Ausma vindt dat het OM vaker zijn menselijke kant mag laten zien

Hij hekelt de verharding tussen de advocatuur en het Openbaar Ministerie (OM). Collega’s die in de media uithalen naar het OM, Ausma heeft er niets mee. Andersom mag het OM vaker zijn menselijke kant laten zien. ‘Ik denk heel vaak: verdiep je eens in iemand. De harde lijn en de overtuiging dat iemand schuldig is, leiden tot onterechte veroordelingen. Met aanhoudingen, mensen van hun bed lichten en alles maar in beslag nemen, wordt zo veel ellende aangericht. Terwijl er achteraf soms niks aan de hand blijkt te zijn.
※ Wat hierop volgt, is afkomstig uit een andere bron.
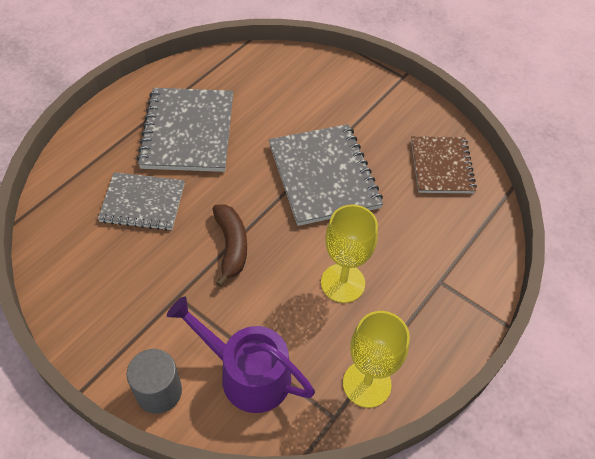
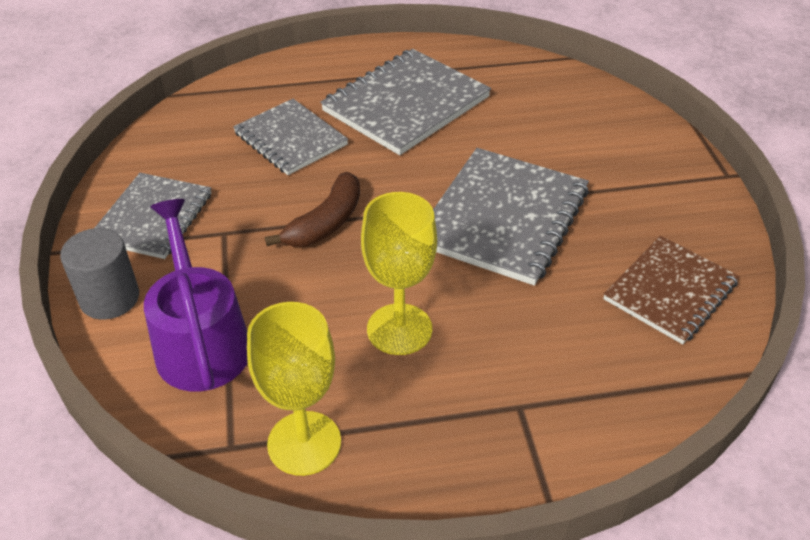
camera: 45 degrees right, 10 degrees down
(119, 319) = (153, 218): none -> grey notebook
‘In de zaak tegen Richard de Mos is hoger beroep aangetekend. Waarom? Aan de feiten is niets veranderd. Dit had helemaal niet zo ver hoeven komen. Was als magistraat eerst met De Mos gaan praten. We hebben deze informatie, meneer, legt u eens hoe u dat ziet, want we willen dit mogelijk onderzoeken.

‘Ik had gisteren raadkamer. Dat ging over voortzetting van de voorlopige hechtenis van een man uit Bosnië. Die man rijdt op een busje en heeft chemisch afval gedumpt. Een zwaar misdrijf, dat snap ik.

‘Zijn vrouw heeft kanker en hij wil een beetje geld verdienen voor zijn gezin. Ik doe het voorstel: laat die man vrij, op voorwaarde dat hij bij zijn proces terug is. Laat hem voor zijn gezin zorgen. Belachelijk, zei de officier, dat ik het durfde voor te stellen. Wij houden ons aan de richtlijnen. Die man is geen kopstuk, hè, hij is een loopjongen. Daar zitten de gevangenissen vol mee.’